> [Required work] Repeat the records. Match each character exactly.

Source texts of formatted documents
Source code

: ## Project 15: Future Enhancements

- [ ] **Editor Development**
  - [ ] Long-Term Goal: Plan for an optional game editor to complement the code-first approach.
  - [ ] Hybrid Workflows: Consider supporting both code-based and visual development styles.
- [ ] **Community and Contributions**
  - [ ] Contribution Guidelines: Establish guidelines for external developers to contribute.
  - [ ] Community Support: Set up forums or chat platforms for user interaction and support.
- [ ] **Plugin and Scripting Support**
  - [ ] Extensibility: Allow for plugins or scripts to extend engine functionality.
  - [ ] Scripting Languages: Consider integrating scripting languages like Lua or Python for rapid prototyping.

> [Final answer]
Source code

: ## Project 15: Future Enhancements

- [ ] **Editor Development**
  - [ ] Long-Term Goal: Plan for an optional game editor to complement the code-first approach.
  - [ ] Hybrid Workflows: Consider supporting both code-based and visual development styles.
- [ ] **Community and Contributions**
  - [ ] Contribution Guidelines: Establish guidelines for external developers to contribute.
  - [ ] Community Support: Set up forums or chat platforms for user interaction and support.
- [ ] **Plugin and Scripting Support**
  - [ ] Extensibility: Allow for plugins or scripts to extend engine functionality.
  - [ ] Scripting Languages: Consider integrating scripting languages like Lua or Python for rapid prototyping.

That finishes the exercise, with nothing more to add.